On the way, Kerrie had introduced us to Dr Ed Harris, retired former curator of the Bermuda Maritime Museum who was one of her literature drops.  A charming and friendly man, obviously aware we were sailors, he asked,’ Have you been to the Yacht Club yet?   No? Come and have lunch on me tomorrow, non-members are not allowed to purchase anything’.  Well, he was referring to the august Royal Bermuda Yacht Club and we couldn’t let that pass.  So, on Friday after taking the repaired sail back to the boat, we took a bus to Hamilton and enjoyed a superb lunch and drinks on the RBYC terrace.   Any anxieties about dress code were quickly dispelled as the other diners were dressed casually too.  Ed Harris joined us during the desert course, he had been dining with some other people, and told us about his early archaeological work and subsequent, fascinating, historical research while curator at the museum.  He also arranged for us to meet Galen Brislane, Rear Commodore House and ex-pat Irishman, so that I could extend a welcome from the RPCYC to any members of the RBYC visiting Plymouth and exchange a club burgee.  Galen was charming and treated us to drinks in the members bar, he knew Plymouth from Fastnet races and would have loved to stay drinking but we had to go so he drove us to an out-of-town fishing tackle shop to replace some of the lures we had lost, and then dropped us at the bus station for St Georges.

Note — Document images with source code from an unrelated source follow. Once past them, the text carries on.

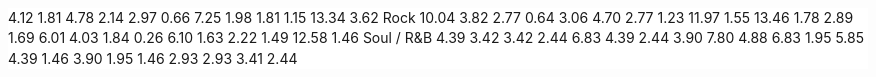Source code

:    <td style="text-align:center;"> 4.12 </td>
   <td style="text-align:center;"> 1.81 </td>
   <td style="text-align:center;"> 4.78 </td>
   <td style="text-align:center;"> 2.14 </td>
   <td style="text-align:center;"> 2.97 </td>
   <td style="text-align:center;"> 0.66 </td>
   <td style="text-align:center;"> 7.25 </td>
   <td style="text-align:center;"> 1.98 </td>
   <td style="text-align:center;"> 1.81 </td>
   <td style="text-align:center;"> 1.15 </td>
   <td style="text-align:center;"> 13.34 </td>
   <td style="text-align:center;"> 3.62 </td>
  </tr>
  <tr>
   <td style="text-align:left;"> Rock </td>
   <td style="text-align:center;"> 10.04 </td>
   <td style="text-align:center;"> 3.82 </td>
   <td style="text-align:center;"> 2.77 </td>
   <td style="text-align:center;"> 0.64 </td>
   <td style="text-align:center;"> 3.06 </td>
   <td style="text-align:center;"> 4.70 </td>
   <td style="text-align:center;"> 2.77 </td>
   <td style="text-align:center;"> 1.23 </td>
   <td style="text-align:center;"> 11.97 </td>
   <td style="text-align:center;"> 1.55 </td>
   <td style="text-align:center;"> 13.46 </td>
   <td style="text-align:center;"> 1.78 </td>
   <td style="text-align:center;"> 2.89 </td>
   <td style="text-align:center;"> 1.69 </td>
   <td style="text-align:center;"> 6.01 </td>
   <td style="text-align:center;"> 4.03 </td>
   <td style="text-align:center;"> 1.84 </td>
   <td style="text-align:center;"> 0.26 </td>
   <td style="text-align:center;"> 6.10 </td>
   <td style="text-align:center;"> 1.63 </td>
   <td style="text-align:center;"> 2.22 </td>
   <td style="text-align:center;"> 1.49 </td>
   <td style="text-align:center;"> 12.58 </td>
   <td style="text-align:center;"> 1.46 </td>
  </tr>
  <tr>
   <td style="text-align:left;"> Soul / R&amp;B </td>
   <td style="text-align:center;"> 4.39 </td>
   <td style="text-align:center;"> 3.42 </td>
   <td style="text-align:center;"> 3.42 </td>
   <td style="text-align:center;"> 2.44 </td>
   <td style="text-align:center;"> 6.83 </td>
   <td style="text-align:center;"> 4.39 </td>
   <td style="text-align:center;"> 2.44 </td>
   <td style="text-align:center;"> 3.90 </td>
   <td style="text-align:center;"> 7.80 </td>
   <td style="text-align:center;"> 4.88 </td>
   <td style="text-align:center;"> 6.83 </td>
   <td style="text-align:center;"> 1.95 </td>
   <td style="text-align:center;"> 5.85 </td>
   <td style="text-align:center;"> 4.39 </td>
   <td style="text-align:center;"> 1.46 </td>
   <td style="text-align:center;"> 3.90 </td>
   <td style="text-align:center;"> 1.95 </td>
   <td style="text-align:center;"> 1.46 </td>
   <td style="text-align:center;"> 2.93 </td>
   <td style="text-align:center;"> 2.93 </td>
   <td style="text-align:center;"> 3.41 </td>
   <td style="text-align:center;"> 2.44 </td>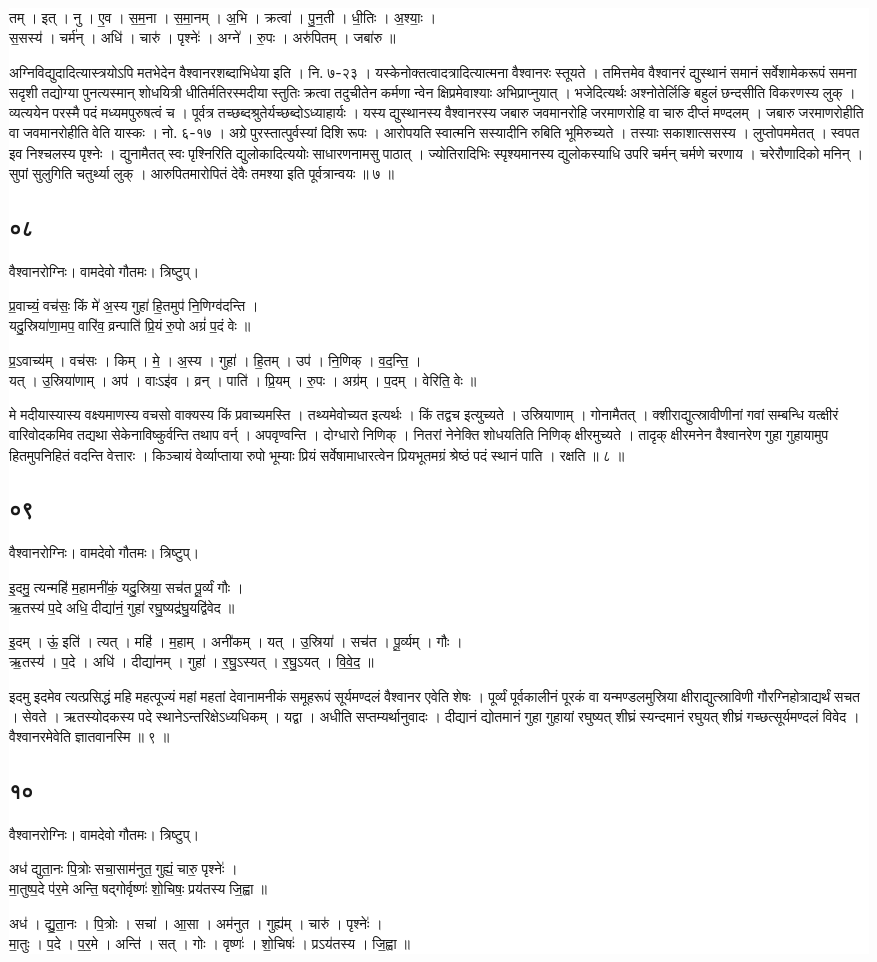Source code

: तम् । इत् । नु । ए॒व । स॒म॒ना । स॒मा॒नम् । अ॒भि । क्रत्वा॑ । पु॒न॒ती । धी॒तिः । अ॒श्याः॒ ।  
स॒सस्य॑ । चर्म॑न् । अधि॑ । चारु॑ । पृश्नेः॑ । अग्ने॑ । रु॒पः । अरु॑पितम् । जबा॑रु ॥

अग्निविद्युदादित्यास्त्रयोऽपि मतभेदेन वैश्वानरशब्दाभिधेया इति । नि. ७-२३ । यस्केनोक्तत्वादत्रादित्यात्मना वैश्वानरः स्तूयते । तमित्तमेव वैश्वानरं द्युस्थानं समानं सर्वेशामेकरूपं समना सदृशी तद्योग्या पुनत्यस्मान् शोधयित्री धीतिर्मतिरस्मदीया स्तुतिः क्रत्वा तदुचीतेन कर्मणा न्वेन क्षिप्रमेवाश्याः अभिप्राप्नुयात् । भजेदित्यर्थः अश्नोतेर्लिङि बहुलं छन्दसीति विकरणस्य लुक् । व्यत्ययेन परस्मै पदं मध्यमपुरुषत्वं च । पूर्वत्र तच्छब्दश्रुतेर्यच्छब्दोऽध्याहार्यः । यस्य द्युस्थानस्य वैश्वानरस्य जबारु जवमानरोहि जरमाणरोहि वा चारु दीप्तं मण्दलम् । जबारु जरमाणरोहीति वा जवमानरोहीति वेति यास्कः । नो. ६-१७ । अग्रे पुरस्तात्पुर्वस्यां दिशि रूपः । आरोपयति स्वात्मनि सस्यादीनि रुबिति भूमिरुच्यते । तस्याः सकाशात्ससस्य । लुप्तोपममेतत् । स्वपत इव निश्चलस्य पृश्नेः । द्युनामैतत् स्वः पृश्निरिति द्युलोकादित्ययोः साधारणनामसु पाठात् । ज्योतिरादिभिः स्पृश्यमानस्य द्युलोकस्याधि उपरि चर्मन् चर्मणे चरणाय । चरेरौणादिको मनिन् । सुपां सुलुगिति चतुर्थ्या लुक् । आरुपितमारोपितं देवैः तमश्या इति पूर्वत्रान्वयः ॥ ७ ॥

## ०८
वैश्वानरोग्निः। वामदेवो गौतमः। त्रिष्टुप्।

प्र॒वाच्यं॒ वच॑सः॒ किं मे॑ अ॒स्य गुहा॑ हि॒तमुप॑ नि॒णिग्व॑दन्ति ।  
यदु॒स्रिया॑णा॒मप॒ वारि॑व॒ व्रन्पाति॑ प्रि॒यं रु॒पो अग्रं॑ प॒दं वेः ॥

प्र॒ऽवाच्य॑म् । वच॑सः । किम् । मे॒ । अ॒स्य । गुहा॑ । हि॒तम् । उप॑ । नि॒णिक् । व॒द॒न्ति॒ ।  
यत् । उ॒स्रिया॑णाम् । अप॑ । वाःऽइ॑व । व्रन् । पाति॑ । प्रि॒यम् । रु॒पः । अग्र॑म् । प॒दम् । वेरिति॒ वेः ॥

मे मदीयास्यास्य वक्ष्यमाणस्य वचसो वाक्यस्य किं प्रवाच्यमस्ति । तथ्यमेवोच्यत इत्यर्थः । किं तद्वच इत्युच्यते । उस्रियाणाम् । गोनामैतत् । क्शीराद्युत्स्रावीणीनां गवां सम्बन्धि यत्क्षीरं वारिवोदकमिव तद्यथा सेकेनाविष्कुर्वन्ति तथाप वर्न् । अपवृण्वन्ति । दोग्धारो निणिक् । नितरां नेनेक्ति शोधयतिति निणिक् क्षीरमुच्यते । तादृक् क्षीरमनेन वैश्वानरेण गुहा गुहायामुप हितमुपनिहितं वदन्ति वेत्तारः । किञ्चायं वेर्व्याप्ताया रुपो भूम्याः प्रियं सर्वेषामाधारत्वेन प्रियभूतमग्रं श्रेष्ठं पदं स्थानं पाति । रक्षति ॥ ८ ॥

## ०९
वैश्वानरोग्निः। वामदेवो गौतमः। त्रिष्टुप्।

इ॒दमु॒ त्यन्महि॑ म॒हामनी॑कं॒ यदु॒स्रिया॒ सच॑त पू॒र्व्यं गौः ।  
ऋ॒तस्य॑ प॒दे अधि॒ दीद्या॑नं॒ गुहा॑ रघु॒ष्यद्र॑घु॒यद्वि॑वेद ॥

इ॒दम् । ऊं॒ इति॑ । त्यत् । महि॑ । म॒हाम् । अनी॑कम् । यत् । उ॒स्रिया॑ । सच॑त । पू॒र्व्यम् । गौः ।  
ऋ॒तस्य॑ । प॒दे । अधि॑ । दीद्या॑नम् । गुहा॑ । र॒घु॒ऽस्यत् । र॒घु॒ऽयत् । वि॒वे॒द॒ ॥

इदमु इदमेव त्यत्प्रसिद्धं महि महत्पूज्यं महां महतां देवानामनीकं समूहरूपं सूर्यमण्दलं वैश्वानर एवेति शेषः । पूर्व्यं पूर्वकालीनं पूरकं वा यन्मण्डलमुस्रिया क्षीराद्युत्स्राविणी गौरग्निहोत्राद्यर्थं सचत । सेवते । ऋतस्योदकस्य पदे स्थानेऽन्तरिक्षेऽध्यधिकम् । यद्वा । अधीति सप्तम्यर्थानुवादः । दीद्यानं द्योतमानं गुहा गुहायां रघुष्यत् शीघ्रं स्यन्दमानं रघुयत् शीघ्रं गच्छत्सूर्यमण्दलं विवेद । वैश्वानरमेवेति ज्ञातवानस्मि ॥ ९ ॥

## १०
वैश्वानरोग्निः। वामदेवो गौतमः। त्रिष्टुप्।

अध॑ द्युता॒नः पि॒त्रोः सचा॒साम॑नुत॒ गुह्यं॒ चारु॒ पृश्नेः॑ ।  
मा॒तुष्प॒दे प॑र॒मे अन्ति॒ षद्गोर्वृष्णः॑ शो॒चिषः॒ प्रय॑तस्य जि॒ह्वा ॥

अध॑ । द्यु॒ता॒नः । पि॒त्रोः । सचा॑ । आ॒सा । अम॑नुत । गुह्य॑म् । चारु॑ । पृश्नेः॑ ।  
मा॒तुः । प॒दे । प॒र॒मे । अन्ति॑ । सत् । गोः । वृष्णः॑ । शो॒चिषः॑ । प्रऽय॑तस्य । जि॒ह्वा ॥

There is no doubt, Bermuda is exquisitely beautiful, wonderfully maintained with manicured grounds and gardens. We saw no signs of poverty, but some people must find the cost of living there difficult.  On the other hand, we saw lots of examples of wealth, large houses, exclusive golf and yacht clubs and expensive shops.   Surrounded by coral sand and with no rivers to muddy the waters, every aspect of the coast gave stunning views of iridescent, turquoise waters.  Bermuda is more sea than land and the reflected light is magical.

Having been out to lunch on Friday, Saturday was going to be busy because the wind direction was going fair on Sunday, and we aimed to leave in the morning.  We put the mainsail back on the spars before breakfast as the wind was light then.  Then followed several rounds of shopping by dinghy for an indeterminate, but minimum two-week, passage to the Azores, followed by more laundry, lunch from the supermarket salad bar, engine oil checks, a trial setting of the storm jib, showers at the Dinghy and Sports Club followed by a beer, before dinner at the Wahoo, again.

On Sunday morning, the wind had swung through 180 degrees, as forecast, and we deflated and stowed the dinghy and pulled the anchor out with some difficulty as it had become well set in the fresh winds during the week.  We were early at the fuel dock and a queue formed behind us as we filled the fuel and water tanks.  Then around to the customs quay where we had to queue before going along-side to get our passports stamped and our clearance papers.   The last job was to take the anchor off the bow roller and stow it away for the ocean passage.  Hoisting the mainsail in the harbour we obtained clearance to leave by the Town Cut from Bermuda Radio and headed north east for the Azores in fine weather.

All best, Tony, Brian and Keith.


Bermuda coast
The Dockyard - reminiscent of the Royal William Yard?